Yıllar içerisinde pek çok yakın arkadaşım İstanbul’dan çok uzaklara taşındı. Onlarla sık sık mektuplaşıyordum. Bir yandan dijital mektup arkadaşlıklarım da sürüyordu. Hiç tanımadığım ama birbirimize gönderdiğimiz mektuplar sayesinde arkadaş yakınlığı kurduğum birkaç kişi vardı. Bundan dört sene önce, dinleyicilerimin de hoşuna gidebileceğini düşündüğüm için bir dijital mektup arkadaşlığı başlattım. Yaklaşık 50 kişiyle başladık. Birbirimizle hayatımızın en özel anlarını, günlerimizi, sevdiğimiz kitapları, şarkıları paylaşıyoruz. Bana gelen her mektubu okuyorum. Elbette kendi şarkılarımı, konser duyurularımı da ilk onlarla paylaşıyorum. Arada bir sürpriz kayıtlar atıyorum.

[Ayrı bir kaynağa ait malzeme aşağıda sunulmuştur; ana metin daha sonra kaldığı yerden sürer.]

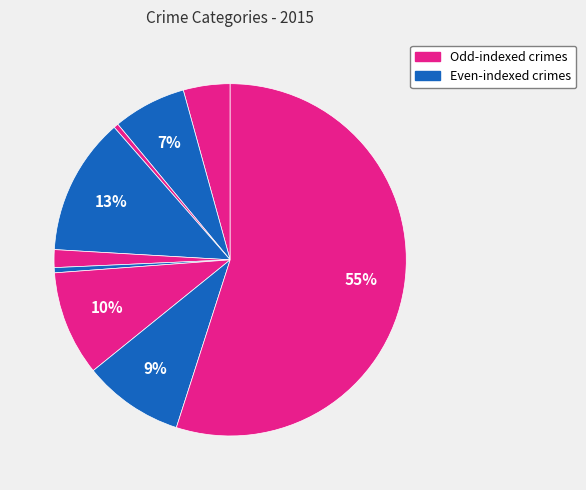

How many slices are in this pie chart?

9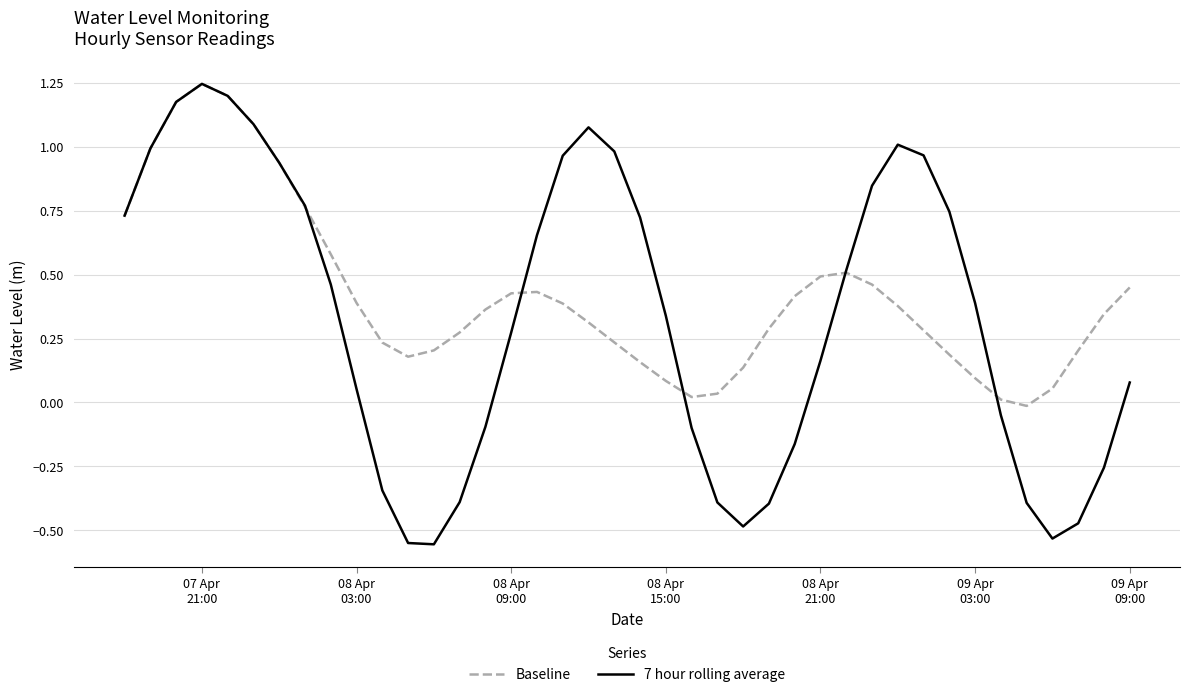

Which series has the widest spread of values?

7 hour rolling average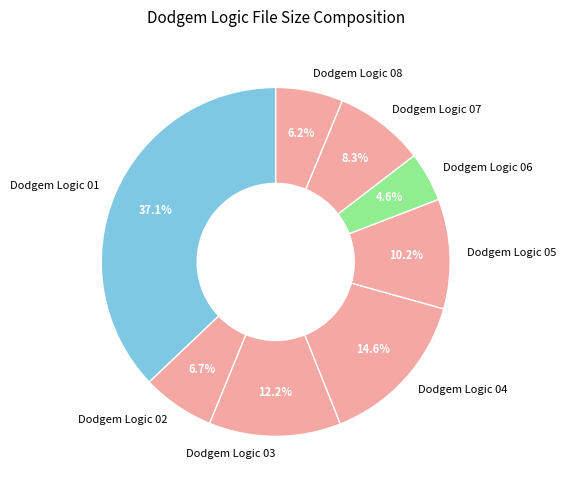

How much of the chart is everything except Dodgem Logic 02?

93.3%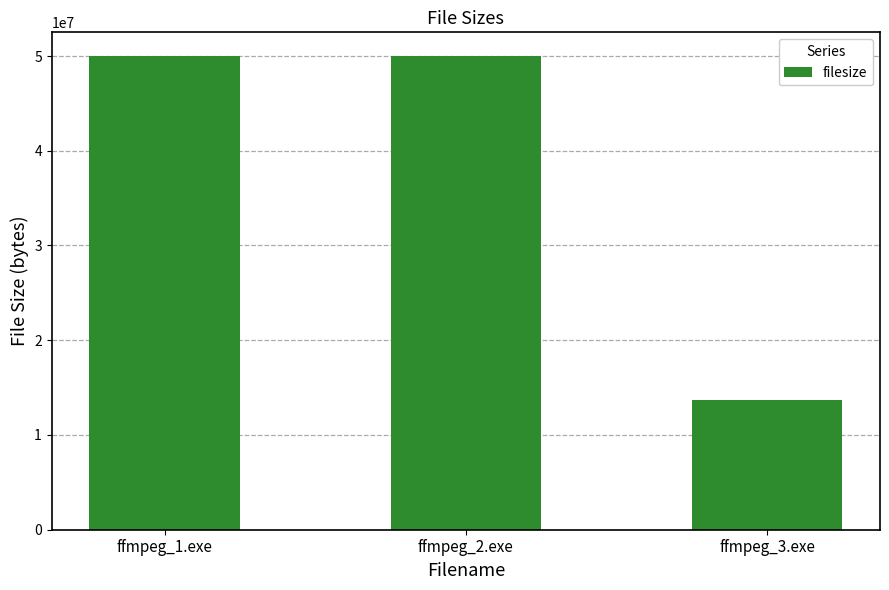

Reading left to right, what are all the values shown in this chart?

50000000	50000000	13721856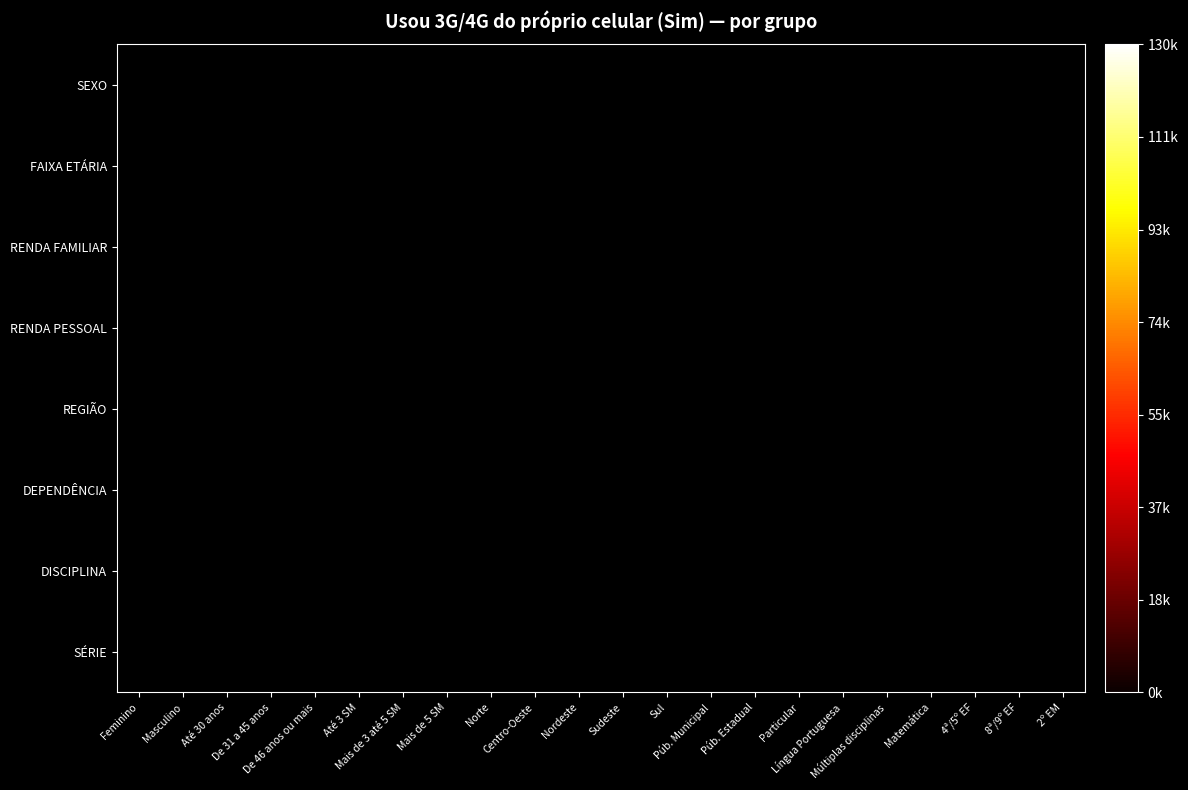

At which category does the chart reach its minimum across all series?

Centro-Oeste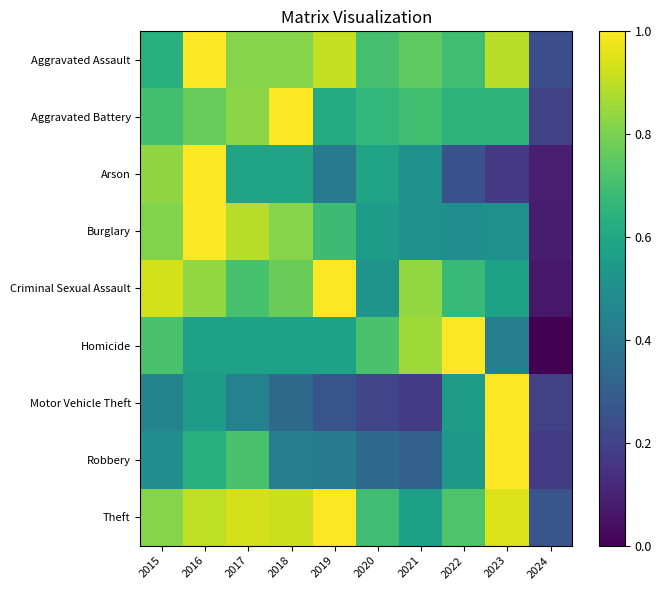

Between 2020 and 2022, which is larger?

2020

ο Efe Demiral ile birbirinizi müzikal açıdan nasıl besleniyorsunuz? Evdeki akustik proje nasıl ortaya çıktı?
Efe, hem müzisyen olarak hem de insan olarak çok hayran olduğum biri. Ondan çok şey öğreniyorum. Yıllar içerisinde birçok konserde beraberdik ve şarkılarımın akustik versiyonlarını sıklıkla çalıyorduk. Pandemi döneminde bu çaldığımız versiyonlardan dört tanesini bir akustik EP’de buluşturmaya karar verdik. Bir yandan da evden kayıt işini kotarabilir miyiz görmek istedik ve ortaya böyle bir kayıt çıktı. Efe, kayıtları bitirdikten kısa bir süre sonra akustik albümü kaydettiğimiz, Fenerbahçe’deki evinden çıkmak zorunda kaldı ve Güzel Şeyler Akustik o evden çıkan son albüm oldu.
ο Kapanma sürecinde senin için en unutulmaz olan an hangisiydi?
Yüksek lisansa başlamaktı. Akustik albüm kayıtları esnasında müzik konusunda daha çok derinleşmeye ihtiyacım olduğunu hissettim ve birkaç ay boyunca yüksek lisansa hazırlandım. En sonunda İTÜ MIAM’da Ses Mühendisliği ve Tasarımı yüksek lisansına kabul edildim.
‘ÜRETİM HALİNDE OLMAYI PLANLIYORUM’
ο Bundan sonraki süreçte neler yapmayı planlıyorsunuz?
İkinci albümümü tamamlayacağım, albümün öncüsü birkaç tekli yayınlayacağım. Sürekli bir üretim halinde olmayı planlıyorum. Güzel bir ev stüdyosu kurduk, bol bol kayıt yapmak, şarkı yazmak ve konserler vermek istiyorum.